“Beowulf” References Essay
“Beowulf” is rich in references to Fate, which is described or as a “armor of Creator” and identical to divine intent, or is shown as an independent force. Really, belief in Fate took primary place in before-Christian ideology of Germans. During the battle with Grendel’s mother, Fate as force unites with Fate as divine intent. Although Beowulf is an instrument in divine hands, in hands of Fate, for his people he IS the Fate – he embodies Fate. He says: “Fate goes ever as fate must” (line 455).
Beowulf believes in fate and he challenges it – when he comes to Chrodgar and asks him to give him honor to protect fortress from monster Grendel, he tells that fate should judge and decide who’ll stay alive. And if he’ll be killed, so this is fate. He says about fate also when he remembers his contest with Brecca, where they wanted to find out who is the better swimmer, when they swam for 5 days, and then lost each other in the sea; a sea monster attacked him, but again, fate saved Beowulf: by his own words “Fate often saves an undoomed man if his courage holds.” (“Beowulf”)

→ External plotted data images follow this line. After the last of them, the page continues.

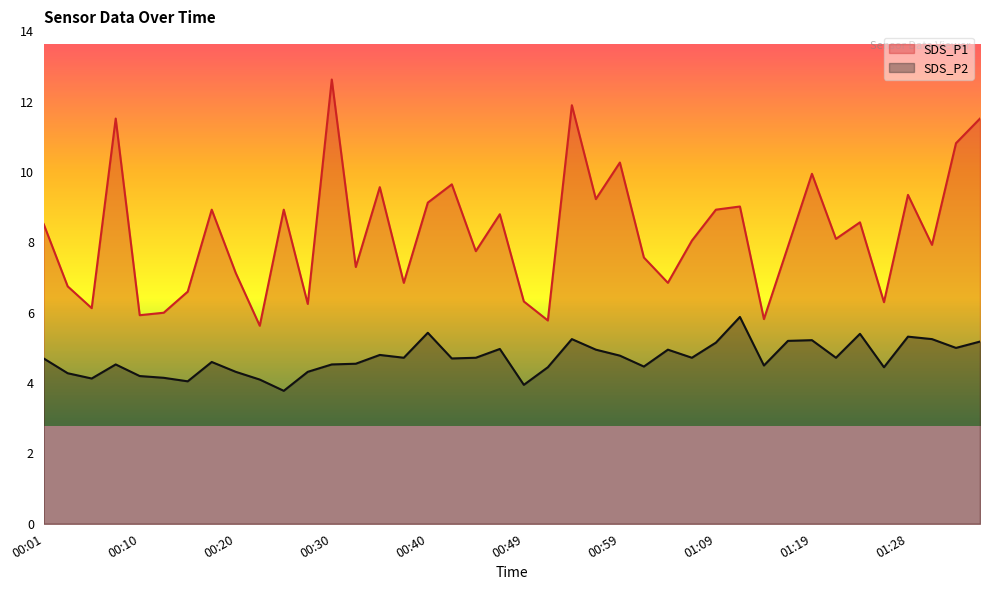

Which series has the largest total across all categories?

SDS_P1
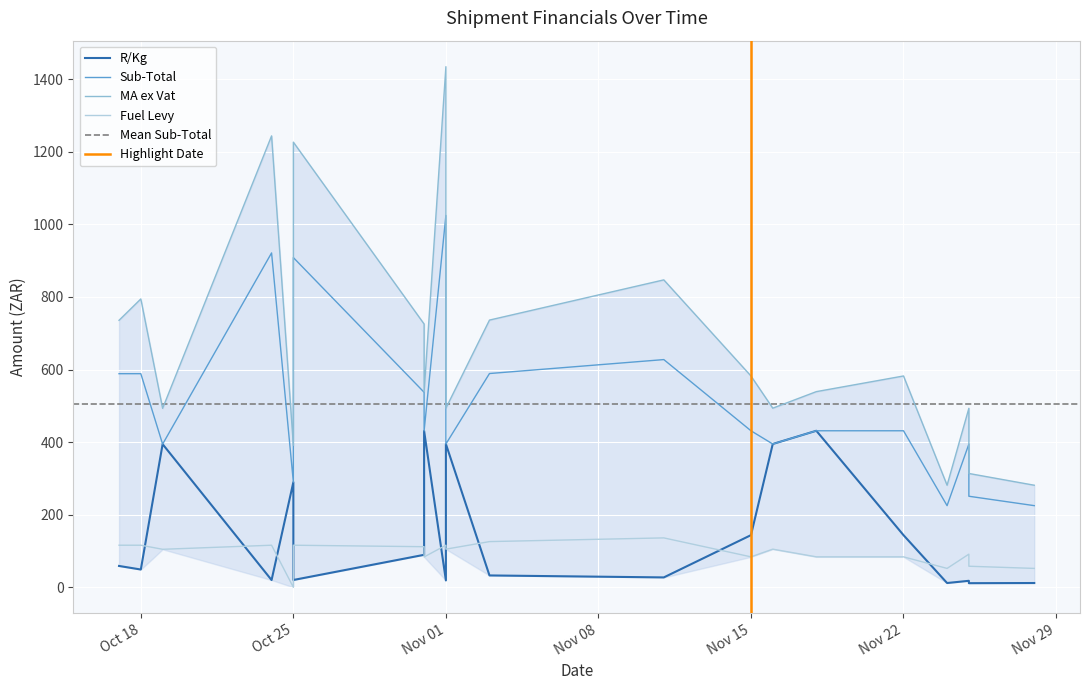

True or false: Fuel Levy and MA ex Vat intersect in this chart.

False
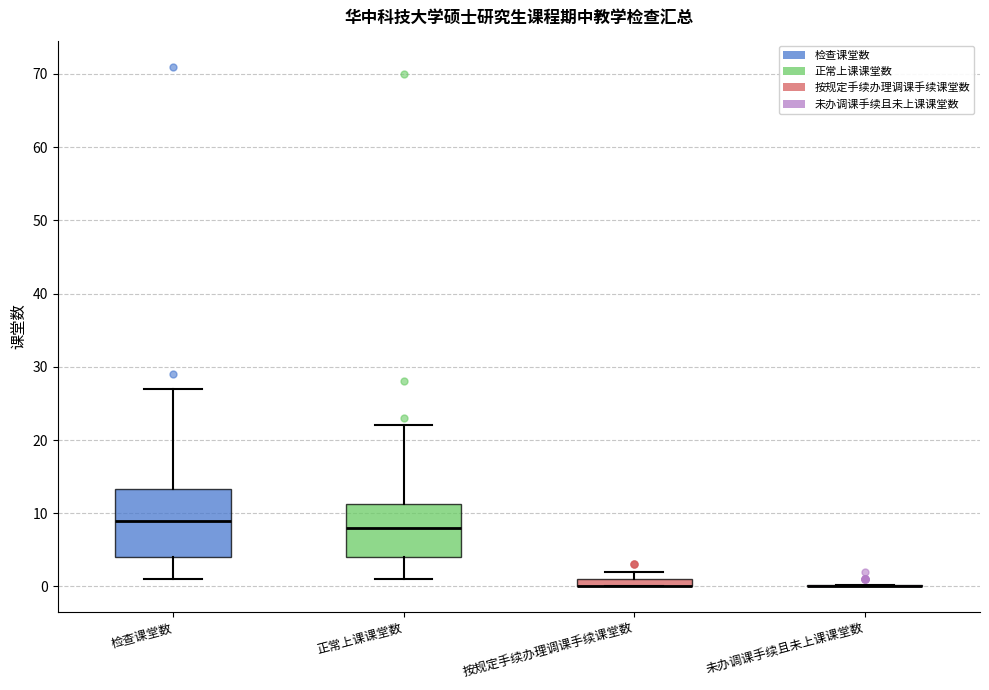

Which box is the tallest, from its lower edge to its upper edge?

检查课堂数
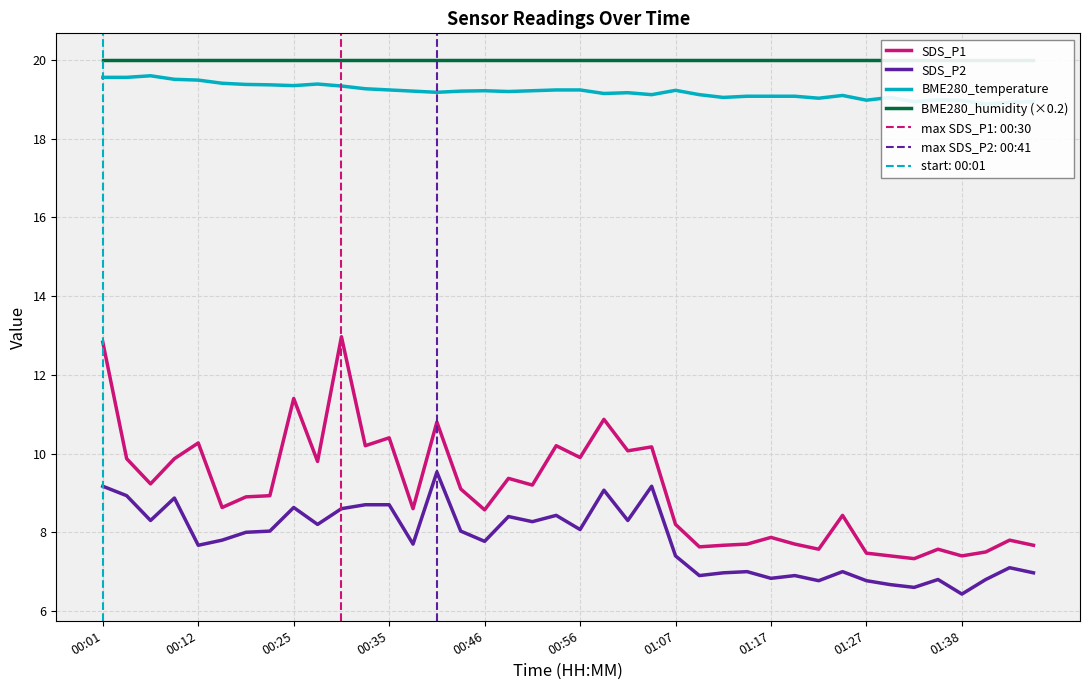

True or false: SDS_P2 and SDS_P1 intersect in this chart.

False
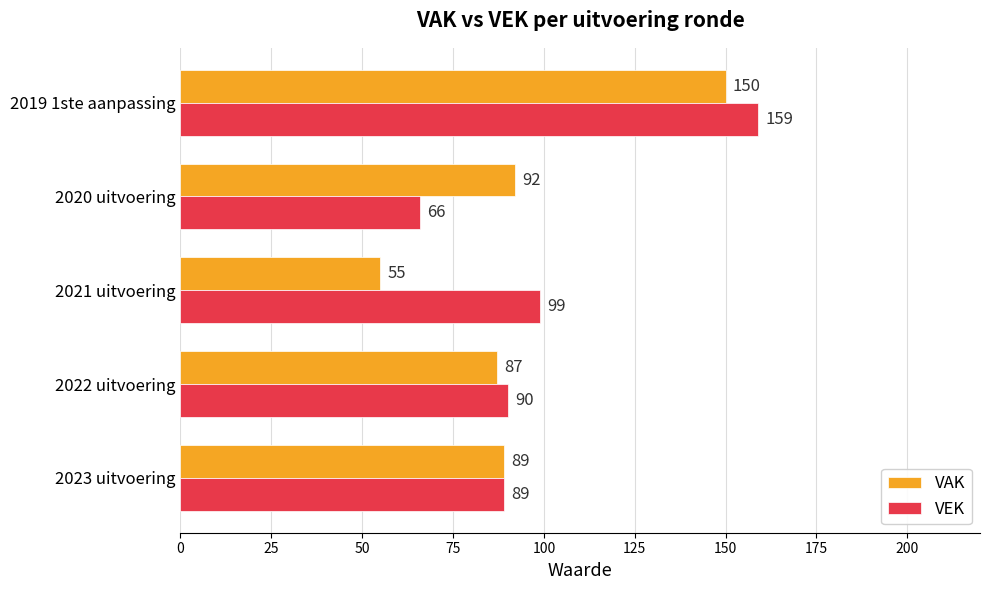

Where is VEK nearest to the value 112?

2021 uitvoering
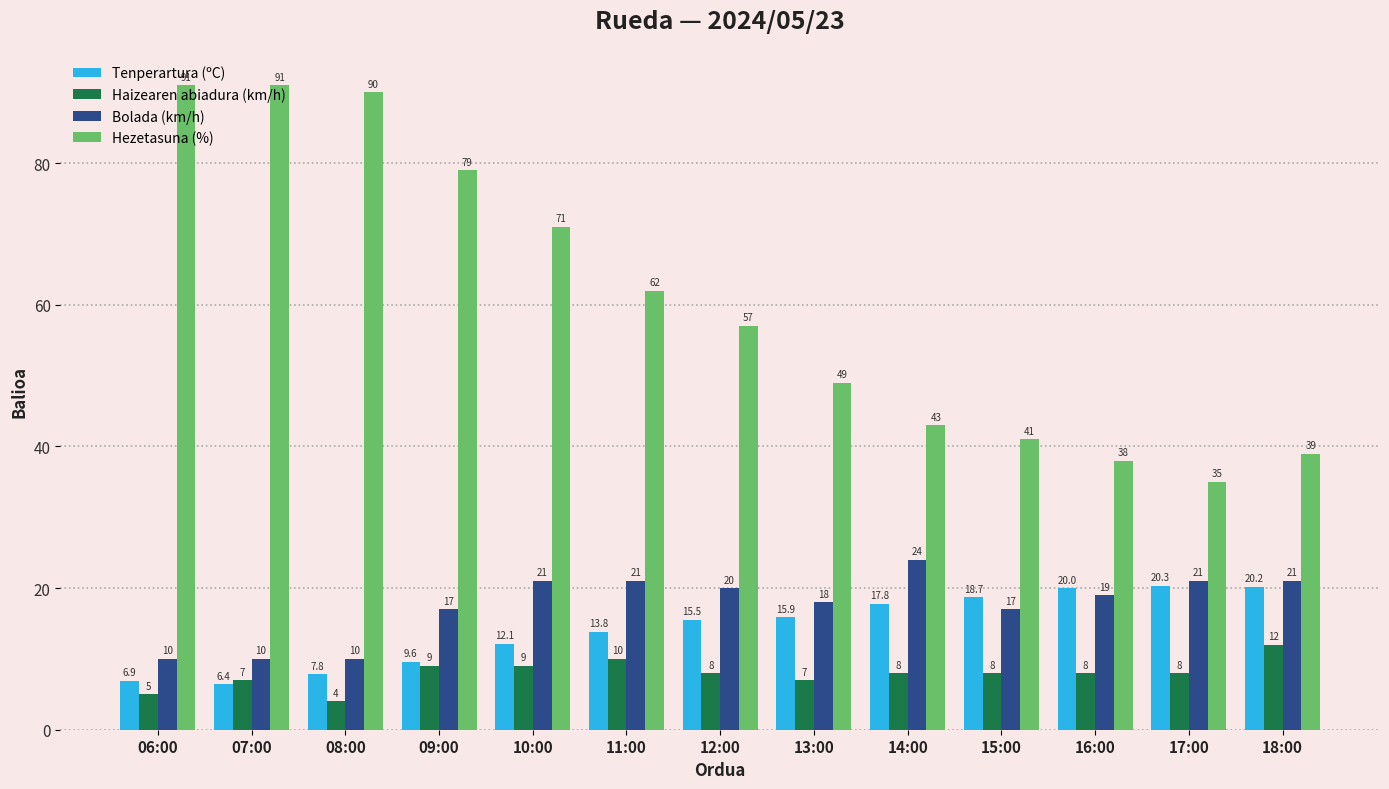

At which label is Hezetasuna (%) closest to 63?

11:00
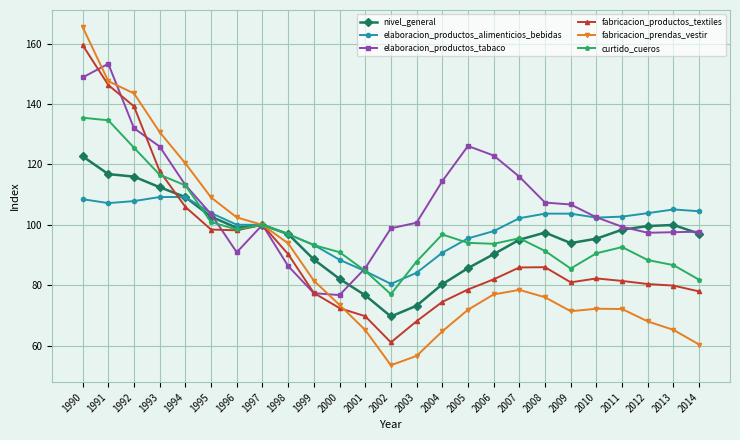

True or false: fabricacion_productos_textiles has more than 0 interior local peaks.

True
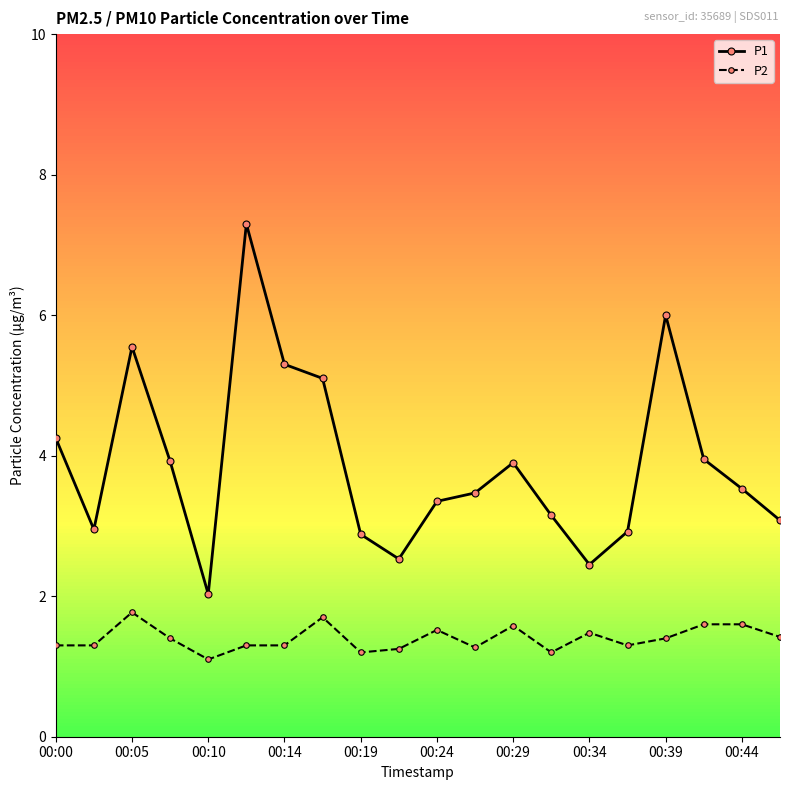

What is the average value of the P1 series?

3.9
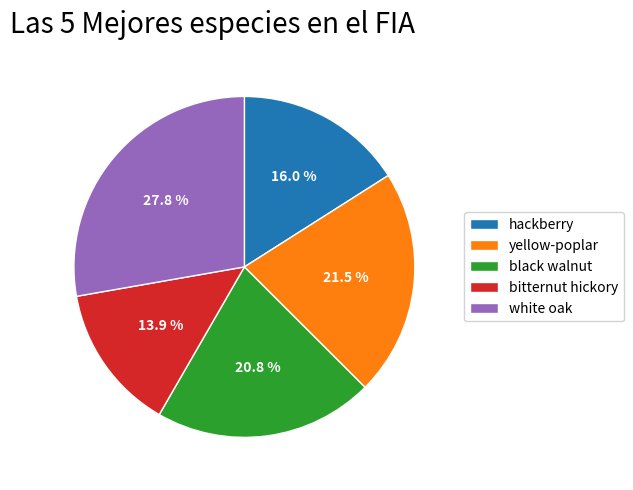

What percentage do black walnut and white oak together represent?

48.6%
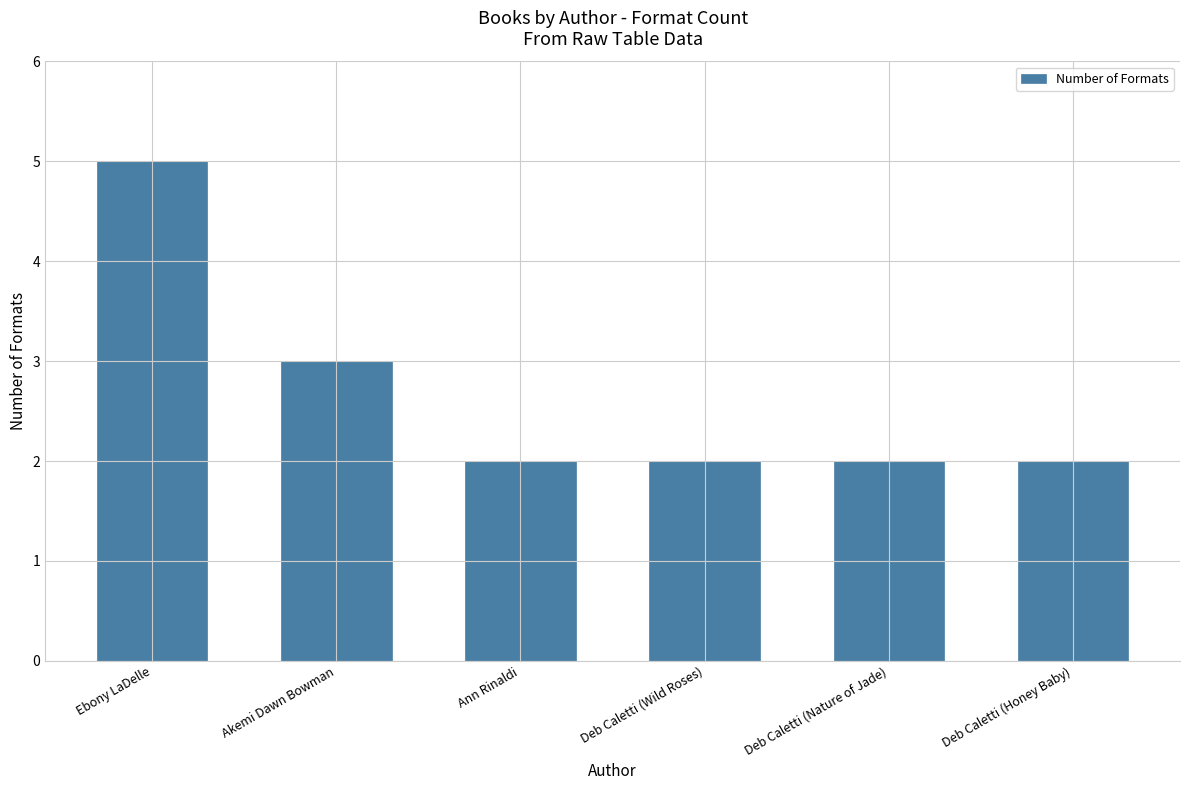

How many values are between 2 and 3?

5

He believed in honesty and fate, so he took off his chain armor and sword and gave all this to his companion – he could kill Grendel by sword, but he wanted to win in an honest contest – this was his free will.
Grendel is (as we can see in text) sent by Fate; they call him “Cain’s son” and a devil, which came to punish the people. Grendel is “darkness” and Beowulf is “light” – this tension between dark and light is repeated in the text several times. Although Grendel came, expecting “plentiful meat”, “It was his fate that he eat no more of the race of men after that night”. Grendel is called “Grendel, Hell’s friend, God’s enemy” (“Beowulf”)
Beowulf kills Grendel being a Fate instrument: “The end of Grendel’s life was miserable, and he would travel far into the hands of fiends. Grendel, the foe of God, who had long troubled the spirits of men with his crimes, found that his body could not stand against the hand grip of that warrior”. (“Beowulf”)
When Beowulf embodies “good”, Grendel embodies “evil”. Grendel and Daghrevn (lets compare with English “dark raven”) – it indicates the real essence of Daghrevn. Remember that in middle age “Northern” poetics raven is a symbol of trouble and Fate (Hamilton, M.P, p.113). And when Beowulf kills Daghrevn – it embodies the new stage in the life of Beowulf – stage of struggle with Fate. In case killing of Grendel is necessity, killing of dragon has element of chance. Mystical power of Daghrevn is higher then even Grendel’s mother had, so here is the Fate.
The destiny of Beowulf is decided after he killed dragon – from now on the instrument of fate is not Beowulf- it is dragon, who (how it was repeated not once, from formal point of view) was right. But Beowulf also was right. So, Beowulf acts from the God, and dragon from the Fate (Blackburn, F.A, p.45). But, because Fate is a divine justice, both Beowulf and dragon die. In another case it would be that the God had contradictions with himself, it means, with his instrument – the Fate, which is immanent to him. Continuum is stabilized. The God is united with his divine instrument – the Fate.
- Anonymous, Beowulf Klaeber, F.R. ed. D.C. Heath & Co. 1950.
- Hamilton, M.P. “The Religious Principle” in An Anthology of Beowulf Criticism. University of Notre Dame Press. 1963.
- Blackburn, F.A. “The Christian Colouring in the Beowulf” in An Anthology of Beowulf Criticism. University of Notre Dame Press. 1963.